▼

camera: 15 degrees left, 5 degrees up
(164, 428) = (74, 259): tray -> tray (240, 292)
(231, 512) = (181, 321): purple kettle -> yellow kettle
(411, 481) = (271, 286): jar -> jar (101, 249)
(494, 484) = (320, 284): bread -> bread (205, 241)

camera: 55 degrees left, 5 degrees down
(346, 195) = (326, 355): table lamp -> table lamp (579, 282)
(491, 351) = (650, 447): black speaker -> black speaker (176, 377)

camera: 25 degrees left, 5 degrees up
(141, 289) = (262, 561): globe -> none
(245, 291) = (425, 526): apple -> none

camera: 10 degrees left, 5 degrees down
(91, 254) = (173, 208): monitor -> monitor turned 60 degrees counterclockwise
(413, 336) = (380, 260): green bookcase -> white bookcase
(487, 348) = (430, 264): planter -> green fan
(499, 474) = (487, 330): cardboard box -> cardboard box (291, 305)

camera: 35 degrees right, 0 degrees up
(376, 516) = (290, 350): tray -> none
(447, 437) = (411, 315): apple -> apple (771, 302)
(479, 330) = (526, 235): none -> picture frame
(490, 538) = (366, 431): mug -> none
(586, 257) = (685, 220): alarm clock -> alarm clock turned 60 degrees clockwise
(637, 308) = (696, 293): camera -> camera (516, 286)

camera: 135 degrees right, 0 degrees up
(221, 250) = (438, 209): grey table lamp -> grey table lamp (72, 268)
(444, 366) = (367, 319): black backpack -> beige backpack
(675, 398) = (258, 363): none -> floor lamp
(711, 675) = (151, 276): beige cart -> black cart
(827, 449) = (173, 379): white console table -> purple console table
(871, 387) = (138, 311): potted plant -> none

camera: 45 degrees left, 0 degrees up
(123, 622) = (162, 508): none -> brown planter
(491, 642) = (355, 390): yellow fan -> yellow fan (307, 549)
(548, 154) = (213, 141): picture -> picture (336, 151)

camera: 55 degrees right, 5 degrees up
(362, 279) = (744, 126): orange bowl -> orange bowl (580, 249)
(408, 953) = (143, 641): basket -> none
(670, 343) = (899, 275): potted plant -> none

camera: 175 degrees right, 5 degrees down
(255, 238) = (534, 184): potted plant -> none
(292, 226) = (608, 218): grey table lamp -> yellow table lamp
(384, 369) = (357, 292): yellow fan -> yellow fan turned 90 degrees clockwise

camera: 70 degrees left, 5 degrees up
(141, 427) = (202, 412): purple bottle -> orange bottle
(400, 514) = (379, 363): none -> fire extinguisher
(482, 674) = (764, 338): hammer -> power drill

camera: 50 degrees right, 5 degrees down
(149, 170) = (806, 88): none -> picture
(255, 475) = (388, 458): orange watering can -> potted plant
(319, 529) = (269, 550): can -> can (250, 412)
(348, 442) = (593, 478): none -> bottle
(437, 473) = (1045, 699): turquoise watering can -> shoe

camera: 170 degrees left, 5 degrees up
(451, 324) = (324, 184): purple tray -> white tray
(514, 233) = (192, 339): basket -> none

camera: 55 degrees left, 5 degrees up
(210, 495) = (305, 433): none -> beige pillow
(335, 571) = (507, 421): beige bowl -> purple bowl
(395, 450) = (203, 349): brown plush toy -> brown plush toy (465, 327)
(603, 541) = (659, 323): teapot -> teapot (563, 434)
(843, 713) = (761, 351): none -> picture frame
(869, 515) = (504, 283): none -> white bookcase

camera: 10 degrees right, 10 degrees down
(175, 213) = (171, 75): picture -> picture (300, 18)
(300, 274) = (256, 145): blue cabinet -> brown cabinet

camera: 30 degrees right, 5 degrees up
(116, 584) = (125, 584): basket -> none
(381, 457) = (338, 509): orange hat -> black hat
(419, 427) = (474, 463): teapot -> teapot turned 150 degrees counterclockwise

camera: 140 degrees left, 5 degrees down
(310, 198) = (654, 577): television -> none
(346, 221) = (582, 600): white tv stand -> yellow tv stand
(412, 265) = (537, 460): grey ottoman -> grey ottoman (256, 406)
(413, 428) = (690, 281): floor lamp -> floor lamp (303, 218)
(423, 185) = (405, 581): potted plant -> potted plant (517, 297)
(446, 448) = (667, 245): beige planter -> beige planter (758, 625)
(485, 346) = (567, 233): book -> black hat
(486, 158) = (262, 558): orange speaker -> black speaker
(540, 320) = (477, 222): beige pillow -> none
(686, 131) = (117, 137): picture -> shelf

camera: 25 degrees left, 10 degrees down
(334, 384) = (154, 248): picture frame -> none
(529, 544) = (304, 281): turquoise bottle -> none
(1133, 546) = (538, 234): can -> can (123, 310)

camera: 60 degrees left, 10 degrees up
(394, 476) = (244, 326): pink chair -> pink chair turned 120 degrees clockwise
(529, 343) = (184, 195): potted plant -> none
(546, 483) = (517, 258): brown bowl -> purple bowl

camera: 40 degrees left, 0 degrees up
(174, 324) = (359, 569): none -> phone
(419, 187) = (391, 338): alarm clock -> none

▲

#### Task objective
Each line in the material with "pillow" in it must be reported.

#### Answer section
(210, 495) = (305, 433): none -> beige pillow
(540, 320) = (477, 222): beige pillow -> none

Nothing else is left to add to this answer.